The Prestige

The Prestige
The PrestigeRating: 

I knew next to nothing about this movie before I rented it. I couldn’t even remember if it was the one with Ed Norton or Batman. I had a vague recollection somewhere in my head that Christopher Nolan, the director of Memento and Batman Begins, helmed the picture. I seem to recall that being the main draw when I saw the previews a couple years back. I also knew it was about magic and that at one point someone stood in a big field surrounded by giant light bulbs that looked to be plugged into the ground. Turns out my memory held up in both cases. It also turned out to be more than a movie just about magic.

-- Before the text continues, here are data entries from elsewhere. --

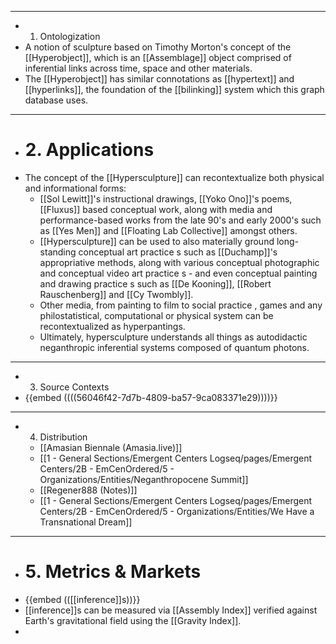 - ---
- 1. Ontologization
- A notion of sculpture based on Timothy Morton's concept of the [[Hyperobject]], which is an [[Assemblage]] object comprised of inferential links across time, space and other materials.
- The [[Hyperobject]] has similar connotations as [[hypertext]] and [[hyperlinks]], the foundation of the [[bilinking]] system which this graph database uses.
- ---
- # 2. Applications
- The concept of the [[Hypersculpture]] can recontextualize both physical and informational forms:
	- [[Sol Lewitt]]'s instructional drawings, [[Yoko Ono]]'s poems, [[Fluxus]] based conceptual work, along with media and performance-based works from the late 90's and early 2000's such as [[Yes Men]] and [[Floating Lab Collective]] amongst others.
	- [[Hypersculpture]] can be used to also materially ground long-standing conceptual art practice s such as [[Duchamp]]'s appropriative methods, along with various conceptual photographic and conceptual video art practice s - and even conceptual painting and drawing practice s such as [[De Kooning]], [[Robert Rauschenberg]] and [[Cy Twombly]].
	- Other media, from painting to film to social practice , games and any philostatistical, computational or physical system can be recontextualized as hyperpantings.
	- Ultimately, hypersculpture understands all things as autodidactic neganthropic inferential systems composed of quantum photons.
- ---
- 3. Source Contexts
- {{embed  ((((56046f42-7d7b-4809-ba57-9ca083371e29))))}}
- ---
- 4. Distribution
	- [[Amasian Biennale (Amasia.live)]]
	- [[1 - General Sections/Emergent Centers Logseq/pages/Emergent Centers/2B - EmCenOrdered/5 - Organizations/Entities/Neganthropocene Summit]]
	- [[Regener888 (Notes)]]
	- [[1 - General Sections/Emergent Centers Logseq/pages/Emergent Centers/2B - EmCenOrdered/5 - Organizations/Entities/We Have a Transnational Dream]]
- ---
- # 5. Metrics & Markets
- {{embed  (([[inference]]s))}}
- [[inference]]s can be measured via [[Assembly Index]] verified against Earth's gravitational field using the [[Gravity Index]].
-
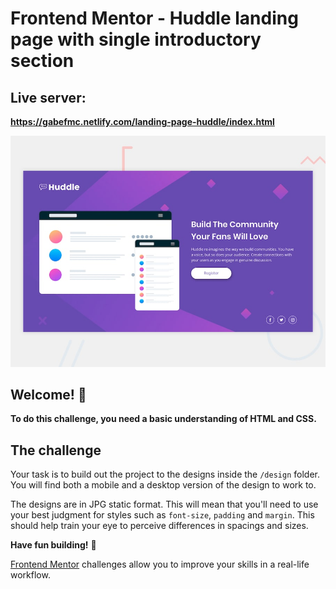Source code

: # Frontend Mentor - Huddle landing page with single introductory section

## Live server:
**https://gabefmc.netlify.com/landing-page-huddle/index.html**

![Design preview for the Huddle landing page with single introductory section](./design/desktop-preview.jpg)

## Welcome! 👋


**To do this challenge, you need a basic understanding of HTML and CSS.**

## The challenge

Your task is to build out the project to the designs inside the `/design` folder. You will find both a mobile and a desktop version of the design to work to. 

The designs are in JPG static format. This will mean that you'll need to use your best judgment for styles such as `font-size`, `padding` and `margin`. This should help train your eye to perceive differences in spacings and sizes.

**Have fun building!** 🚀

[Frontend Mentor](https://www.frontendmentor.io) challenges allow you to improve your skills in a real-life workflow.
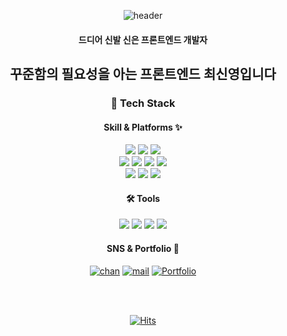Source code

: <div align="center">

![header](https://capsule-render.vercel.app/api?type=waving&color=666666&text=Front-End%20Developer&height=200&&animation=fadeIn&fontColor=ffffff)

#### 드디어 신발 신은 프론트엔드 개발자

## 꾸준함의 필요성을 아는 프론트엔드  최신영입니다

### 📖 Tech Stack

#### Skill & Platforms ✨

  <img src="https://img.shields.io/badge/html5-E34F26?style=flat&logo=html5&logoColor=white">
  <img src="https://img.shields.io/badge/css3-1572B6?style=flat&logo=css3&logoColor=white">
  <img src="https://img.shields.io/badge/JavaScript-F7DF1E?style=flat&logo=JavaScript&logoColor=black">
<br>
  <img src="https://img.shields.io/badge/react-61DAFB?style=flat&logo=react&logoColor=black">
  <img src="https://img.shields.io/badge/redux-764ABC?style=flat&logo=redux&logoColor=white">
  <img src="https://img.shields.io/badge/styled_components-DB7093?style=flat&logo=styledcomponents&logoColor=white">
  <img src="https://img.shields.io/badge/Bootstrap-7952B3?style=flat&logo=Bootstrap&logoColor=white">
<br>
  <img src="https://img.shields.io/badge/webrtc-333333?style=flat&logo=webrtc&logoColor=white">
  <img src="https://img.shields.io/badge/Socket.io-010101?style=flat&logo=Socket.io&logoColor=white">
  <img src="https://img.shields.io/badge/AWS_Amplify-FF9900?style=flat&logo=AWSAmplify&logoColor=white">
<br>

#### 🛠️ Tools

  <img src="https://img.shields.io/badge/Visual_Studio_Code-007ACC?style=flat&logo=VisualStudioCode&logoColor=white">
  <img src="https://img.shields.io/badge/github-181717?style=flat&logo=github&logoColor=white">
  <img src="https://img.shields.io/badge/slack-4A154B?style=flat&logo=slack&logoColor=white">
  <img src="https://img.shields.io/badge/notion-000000?style=flat&logo=notion&logoColor=white">

<br>

#### SNS & Portfolio 📱

[![chan](https://img.shields.io/badge/velog_chan-20C997.svg?&style=flat&for-the-badge&logo=velog&logoColor=white)](https://velog.io/@channn02) [![mail](https://img.shields.io/badge/chan.jor.zz@gmail.com-EA4335.svg?&style=flat&for-the-badge&logo=gmail&logoColor=white)](chan.jor.zz@gmail.com) [![Portfolio](https://img.shields.io/badge/Portfolio-005AF0.svg?&style=flat&for-the-badge&logo=AMP&logoColor=white)](https://front-chan.notion.site/_-4e53a28df8d54fad84c153ed23d51859)

<!--
<img alt="Html" src ="https://img.shields.io/badge/내용-배경색상6자리.svg?&style=for-the-badge&logo=icon이름&logoColor=로고색상"/>

<img alt="Html" src ="https://img.shields.io/badge/adidas-40AEF0.svg?&style=for-the-badge&logo=adidas&logoColor=black"/> -->

<br>
<!-- 
<a href="https://github.com/front-chan">
  <img align="center" width="390" src="https://github-readme-stats.vercel.app/api?username=front-chan&theme=graywhite&show_icons=true" />
</a>
<a href="https://github.com/front-chan">
  <img align="center" src="https://github-readme-stats.vercel.app/api/top-langs/?username=front-chan&layout=compact&theme=graywhite" />
</a>
  <br> -->
  <br>
  
[![Hits](https://hits.seeyoufarm.com/api/count/incr/badge.svg?url=https%3A%2F%2Fgithub.com%2Ffront-chan&count_bg=%23181717&title_bg=%23181717&icon=github.svg&icon_color=%23FFFFFF&title=GitHub&edge_flat=false)](https://hits.seeyoufarm.com)
</div>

It was a narrative about obsession and dedication and the lengths to which human beings will go to perfect their craft. It’s the tale of two magicians in oldy-time London who start off as shills for a third, until one accidentally kills their beautiful assistant–who happens to be one of their wives (Hugh Jackman). Thus begins a bitter rivalry filled with one upmanship that destroys all their other human relationships. Proving, of course, that the person that they are closest to is the person they despise the most. Part of the story is told in a cool way, as the characters read each other’s diaries, getting only the info the other has put in there for them to see in flashbacks. Bale spends the majority of the film in the present time in prison, arrested for the apparent murder of Jackman’s character. The plot twists and turns as the mystery builds. At one point a semi-fictionalized Tesla shows up in the film (played stoically by David Bowie)–and forms the perfect triumvirate of self-destructive obsession with his magician friends. Reading about Tesla afterwards proved this personality and professional connection even further. All of the acting is top notch (except for Johansson, who is kinda okay as Bales’ assistant/lover and Bowie, who still can’t act), and the set and costume design never disappoints. There are a few lulls in the film, but it was honestly interesting enough that I would have dealt with another half hour to fill in some of the storylines that seemed to happen too fast. Granted, the film was already too long, but being transported to the world of Christopher Nolan’s mind is never a bad thing.